Serangan tersebut menargetkan lokasi sipil, termasuk sekolah-sekolah, dan menewaskan ratusan warga Iran yang sedang berpuasa di bulan Ramadan. Dalam serangan itu, Pemimpin Tertinggi Revolusi Islam Iran, Ayatollah Sayyid Ali Khamenei, dilaporkan wafat di kantor beliau.
Menurut keterangan resmi, sebuah sekolah dasar di Kabupaten Minab hancur total akibat serangan rudal, menewaskan hampir 200 anak perempuan. Kedutaan Besar Iran menilai tindakan ini sebagai bentuk agresi biadab yang melanggar kedaulatan nasional dan integritas teritorial Iran.
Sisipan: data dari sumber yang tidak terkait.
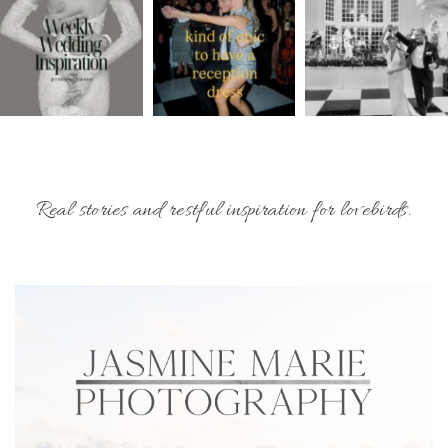
Real stories and restful inspiration for lovebirds.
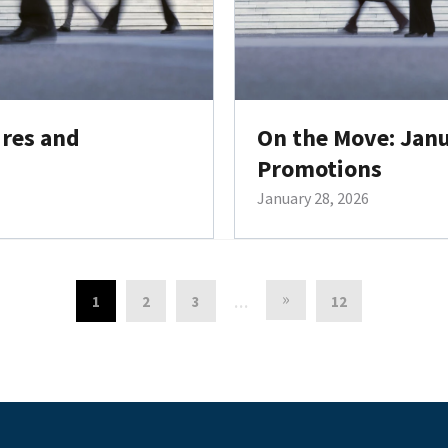
ires and
On the Move: Janu
Promotions
January 28, 2026
»
1
2
3
12
…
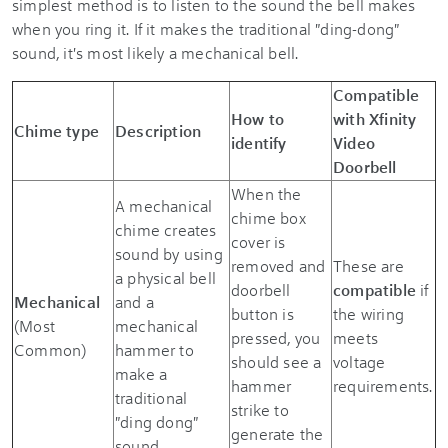
simplest method is to listen to the sound the bell makes
when you ring it. If it makes the traditional "ding-dong"
sound, it's most likely a mechanical bell.
Compatible
How to
with
Xfinity
Chime type
Description
identify
Video
Doorbell
When the
A mechanical
chime box
chime creates
cover is
sound by using
removed and
These are
a physical bell
doorbell
compatible
if
Mechanical
and a
button is
the wiring
(Most
mechanical
pressed, you
meets
Common)
hammer to
should see a
voltage
make a
hammer
requirements.
traditional
strike to
"ding dong"
generate the
sound.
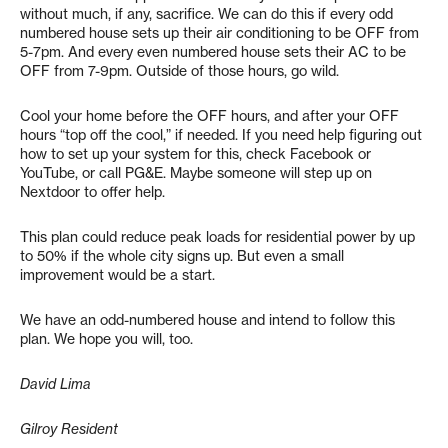
without much, if any, sacrifice. We can do this if every odd
numbered house sets up their air conditioning to be OFF from
5-7pm. And every even numbered house sets their AC to be
OFF from 7-9pm. Outside of those hours, go wild.
Cool your home before the OFF hours, and after your OFF
hours “top off the cool,” if needed. If you need help figuring out
how to set up your system for this, check Facebook or
YouTube, or call PG&E. Maybe someone will step up on
Nextdoor to offer help.
This plan could reduce peak loads for residential power by up
to 50% if the whole city signs up. But even a small
improvement would be a start.
We have an odd-numbered house and intend to follow this
plan. We hope you will, too.
David Lima
Gilroy Resident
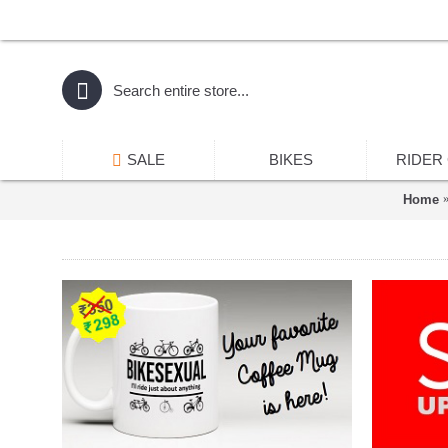
SALE
BIKES
RIDER
Home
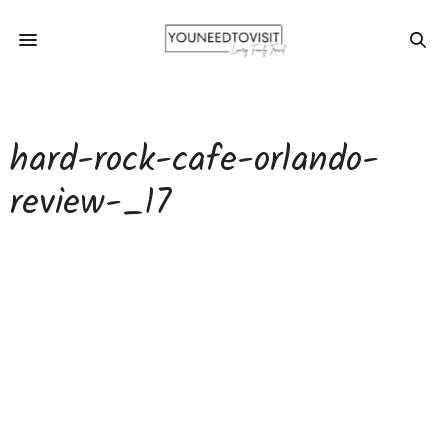
hard-rock-cafe-orlando-
review-_17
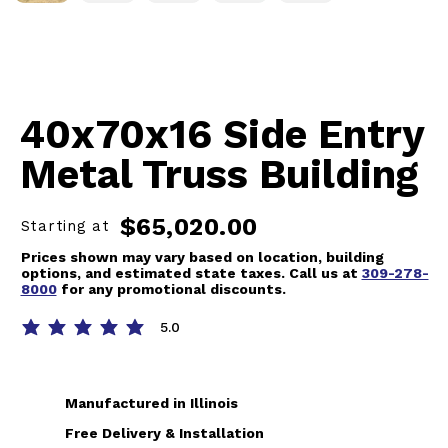
40x70x16 Side Entry
Metal Truss Building
$65,020.00
Starting at
Prices shown may vary based on location, building
options, and estimated state taxes. Call us at
309-278-
8000
for any promotional discounts.
5.0
average rating is 5 out of 5
Manufactured in Illinois
Free Delivery & Installation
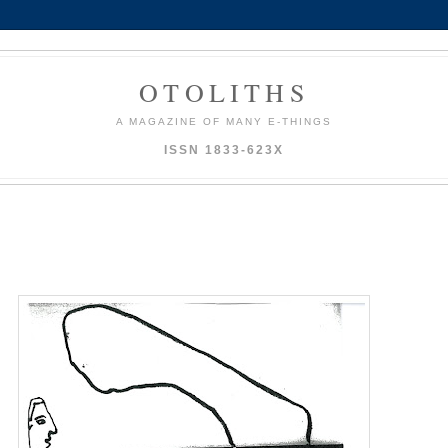
OTOLITHS
A MAGAZINE OF MANY E-THINGS
ISSN 1833-623X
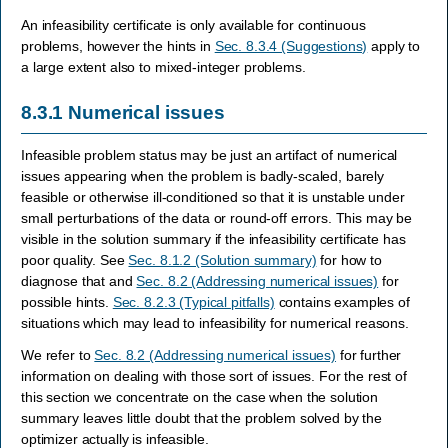
An infeasibility certificate is only available for continuous
problems, however the hints in
Sec. 8.3.4 (Suggestions)
apply to
a large extent also to mixed-integer problems.
8.3.1
Numerical issues
Infeasible problem status may be just an artifact of numerical
issues appearing when the problem is badly-scaled, barely
feasible or otherwise ill-conditioned so that it is unstable under
small perturbations of the data or round-off errors. This may be
visible in the solution summary if the infeasibility certificate has
poor quality. See
Sec. 8.1.2 (Solution summary)
for how to
diagnose that and
Sec. 8.2 (Addressing numerical issues)
for
possible hints.
Sec. 8.2.3 (Typical pitfalls)
contains examples of
situations which may lead to infeasibility for numerical reasons.
We refer to
Sec. 8.2 (Addressing numerical issues)
for further
information on dealing with those sort of issues. For the rest of
this section we concentrate on the case when the solution
summary leaves little doubt that the problem solved by the
optimizer actually is infeasible.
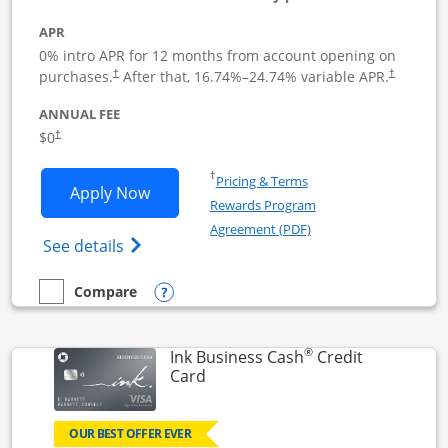
APR
0% intro APR for 12 months from account opening on
Opens pricing and terms in new window
Opens pric
purchases.
After that,
16.74
%–
24.74
% variable APR.
†
†
ANNUAL FEE
Opens pricing and terms in new window
$0
†
Opens in a new window
†
Pricing & Terms
Opens Ink Business Unlimited applicat
Apply Now
Rewards Program
Opens in a new windo
Agreement (PDF)
Opens Ink Business Unlimited (registered
See details
Opens compare popup dialog
Compare
empty checkbox
Compare the Ink Business Unlimited
®
Ink Business Cash
Credit
Links to product page
Card
OUR BEST OFFER EVER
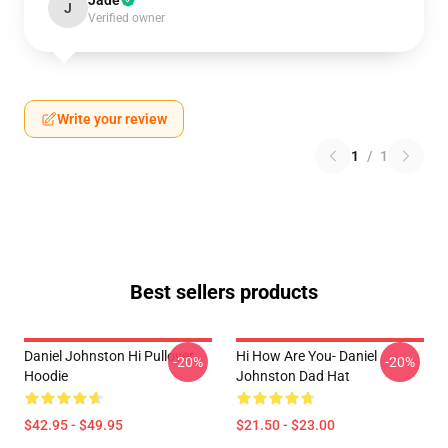
Jade
J
Verified owner
Write your review
1
/
1
Best sellers products
Daniel Johnston Hi Pullover
Hi How Are You- Daniel
-20%
-20%
Hoodie
Johnston Dad Hat
$42.95 - $49.95
$21.50 - $23.00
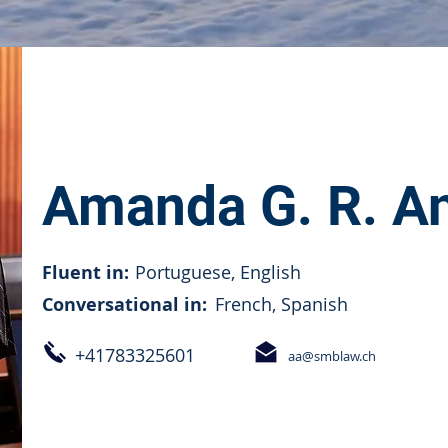
Amanda G. R. A
Fluent in:
Portuguese, English
Conversational in:
French, Spanish
+41783325601
aa@smblaw.ch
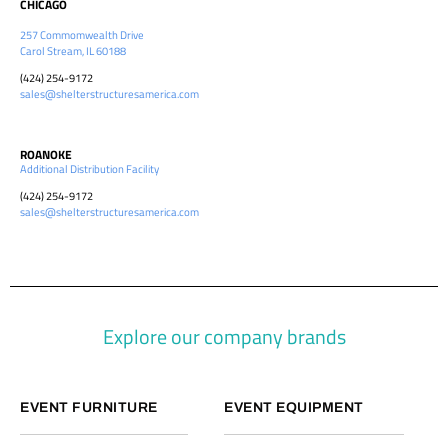
CHICAGO
257 Commomwealth Drive
Carol Stream, IL 60188
(424) 254-9172
sales@shelterstructuresamerica.com
ROANOKE
Additional Distribution Facility
(424) 254-9172
sales@shelterstructuresamerica.com
Explore our company brands
EVENT FURNITURE
EVENT EQUIPMENT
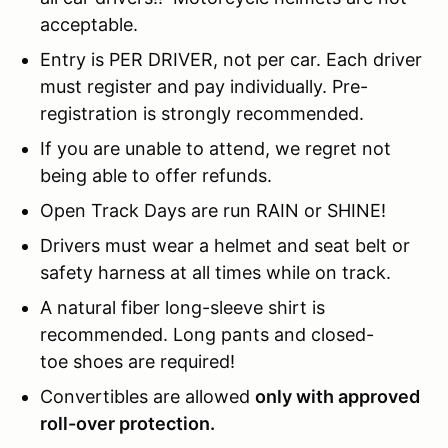
acceptable.
Entry is PER DRIVER, not per car. Each driver
must register and pay individually. Pre-
registration is strongly recommended.
If you are unable to attend, we regret not
being able to offer refunds.
Open Track Days are run RAIN or SHINE!
Drivers must wear a helmet and seat belt or
safety harness at all times while on track.
A natural fiber long-sleeve shirt is
recommended. Long pants and closed-
toe shoes are required!
Convertibles are allowed
only with approved
roll-over protection.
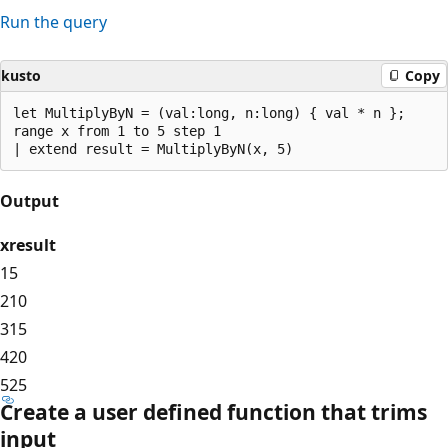
Run the query
kusto
Copy
let MultiplyByN = (val:long, n:long) { val * n };

range x from 1 to 5 step 1 

Output
x
result
1
5
2
10
3
15
4
20
5
25
Create a user defined function that trims
input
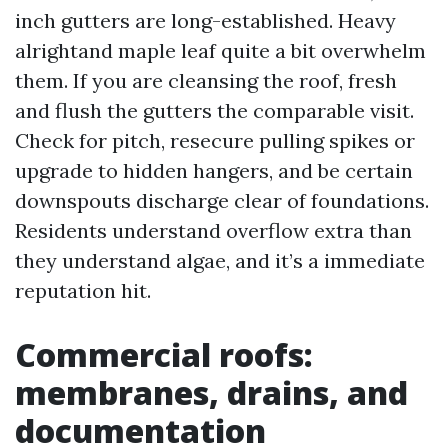
inch gutters are long-established. Heavy
alrightand maple leaf quite a bit overwhelm
them. If you are cleansing the roof, fresh
and flush the gutters the comparable visit.
Check for pitch, resecure pulling spikes or
upgrade to hidden hangers, and be certain
downspouts discharge clear of foundations.
Residents understand overflow extra than
they understand algae, and it’s a immediate
reputation hit.
Commercial roofs:
membranes, drains, and
documentation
Pernyataan tersebut juga menyinggung klaim Amerika Serikat yang disebut “membantu rakyat Iran”, namun justru berujung pada penderitaan. Iran menyoroti rekam jejak panjang permusuhan AS terhadap Iran sejak kudeta 1953, termasuk dukungan terhadap Saddam Hussein dalam perang Iran-Irak, penembakan pesawat sipil Iran Air pada 1988, hingga sanksi ekonomi dan pembunuhan pejabat militer Iran.
Kedutaan Besar Iran menegaskan bahwa serangan terbaru ini menambah daftar panjang pelanggaran Amerika Serikat dan Israel terhadap hukum internasional, hak asasi manusia, serta Piagam PBB.
Dalam pernyataan tersebut, Iran menyampaikan apresiasi atas dukungan konsisten Pemerintah dan rakyat Indonesia, serta menyambut kesiapan Presiden Republik Indonesia untuk melakukan mediasi dalam konflik ini. Iran juga menyerukan agar pejabat Indonesia mengambil sikap tegas dalam mengutuk agresi dan kejahatan yang dilakukan Amerika Serikat dan Israel.